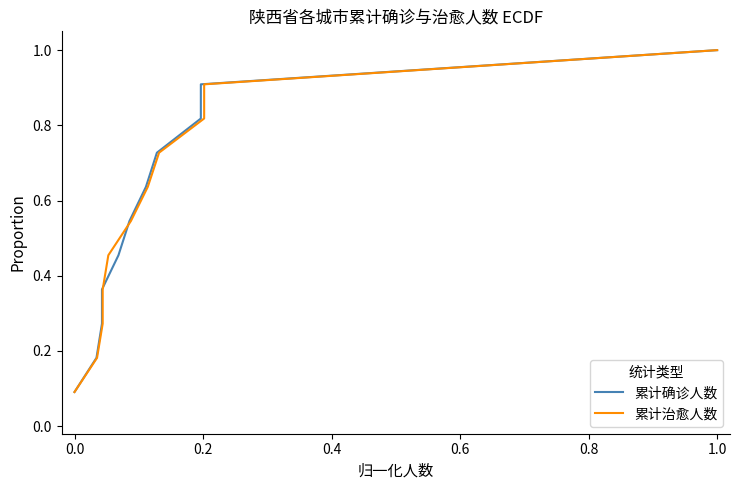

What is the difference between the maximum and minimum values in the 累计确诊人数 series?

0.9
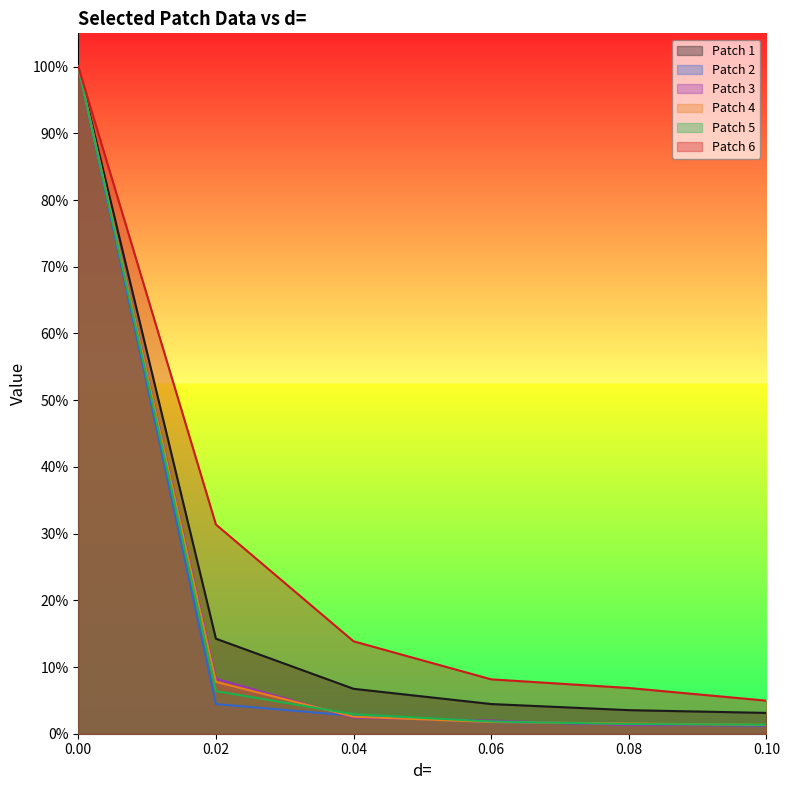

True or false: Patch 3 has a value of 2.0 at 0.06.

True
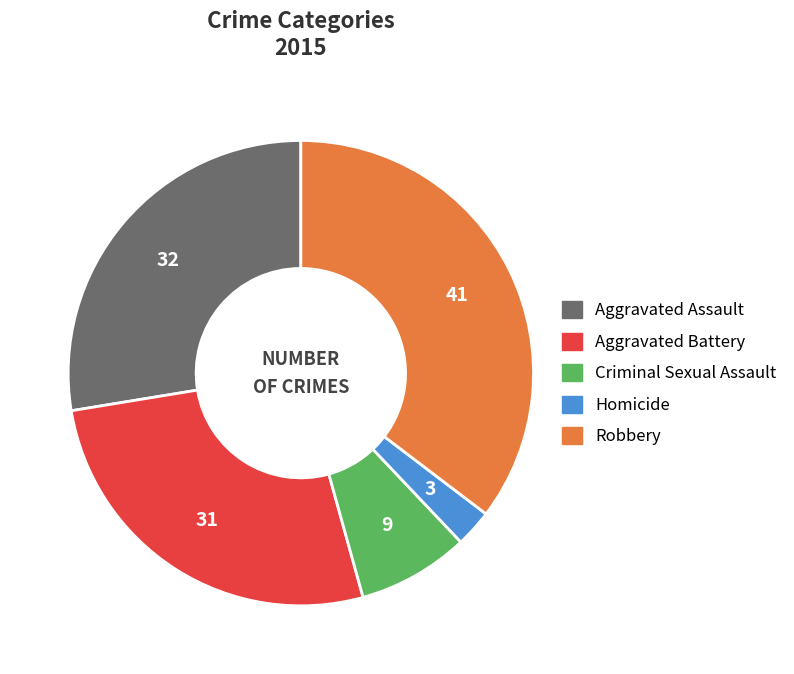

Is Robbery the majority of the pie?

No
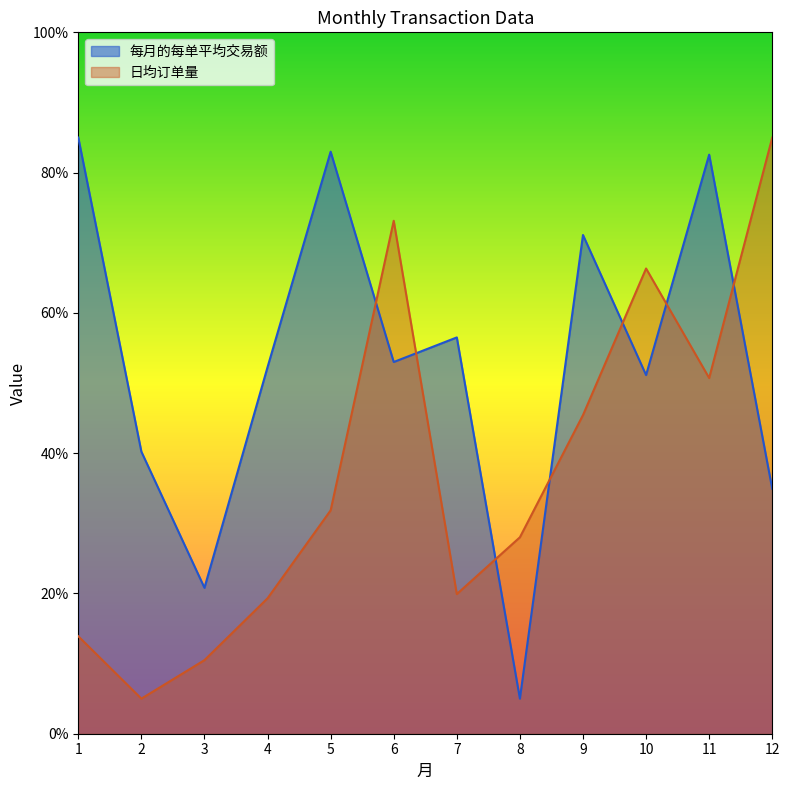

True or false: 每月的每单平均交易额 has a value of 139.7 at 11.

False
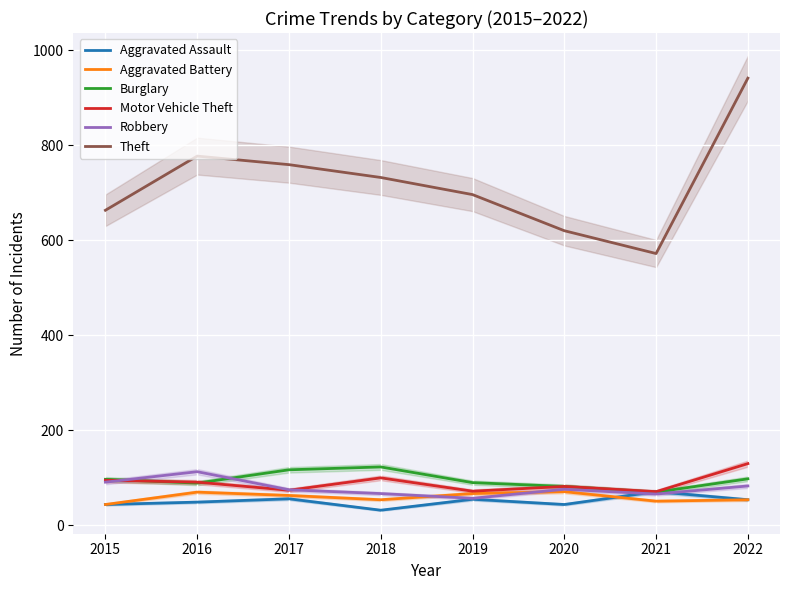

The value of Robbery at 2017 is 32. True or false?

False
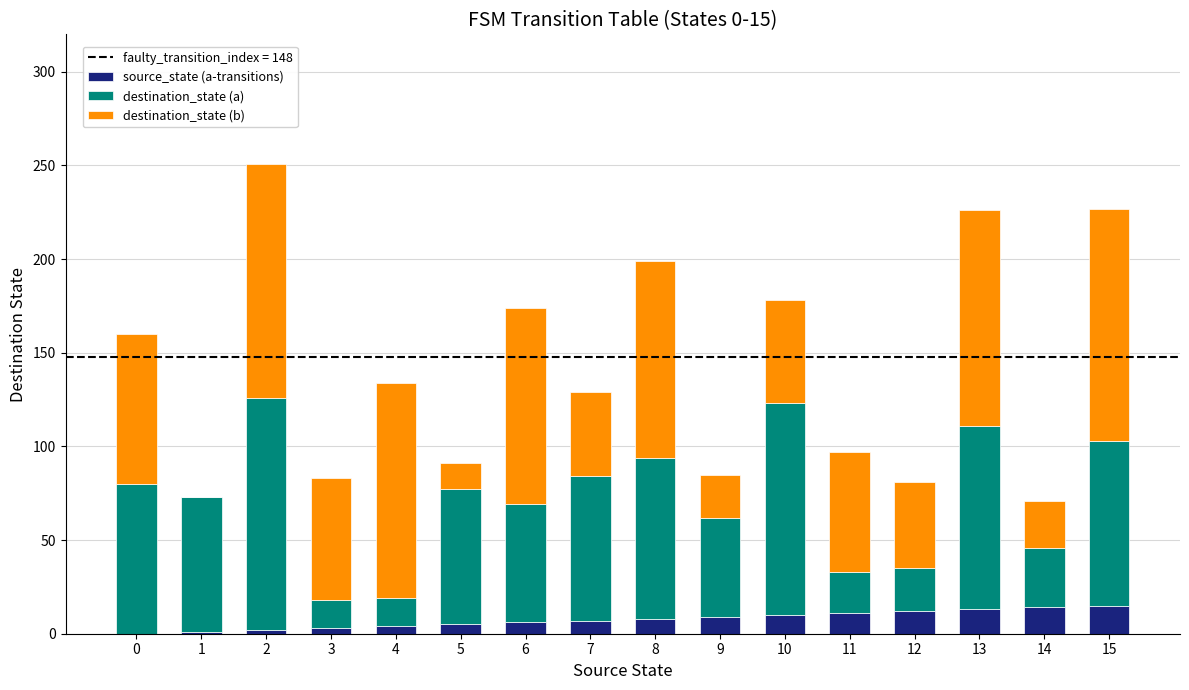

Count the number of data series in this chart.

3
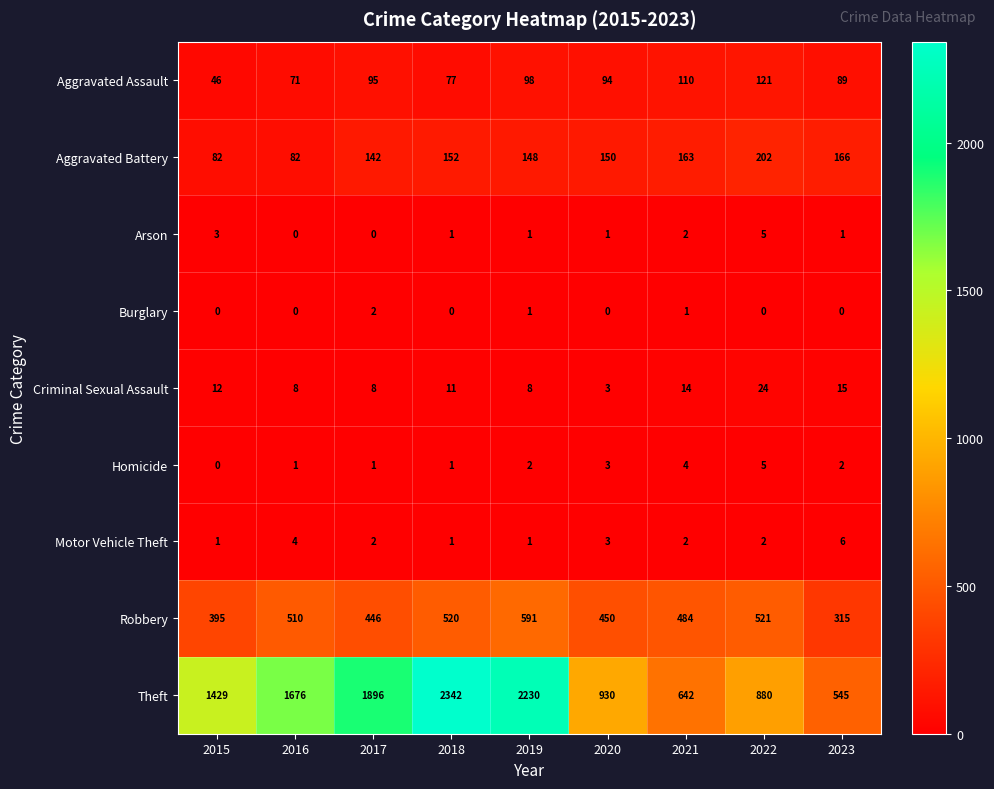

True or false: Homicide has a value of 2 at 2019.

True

....

Turn the rows above into a JSON list of strings, one string per line, skipping blank lines and leaving out the pictures.

[
  "What is the difference between the maximum and minimum values in the 累计确诊人数 series?",
  "0.9",
  "True or false: Patch 3 has a value of 2.0 at 0.06.",
  "True",
  "Is Robbery the majority of the pie?",
  "No",
  "True or false: 每月的每单平均交易额 has a value of 139.7 at 11.",
  "False",
  "The value of Robbery at 2017 is 32. True or false?",
  "False",
  "Count the number of data series in this chart.",
  "3",
  "True or false: Homicide has a value of 2 at 2019.",
  "True"
]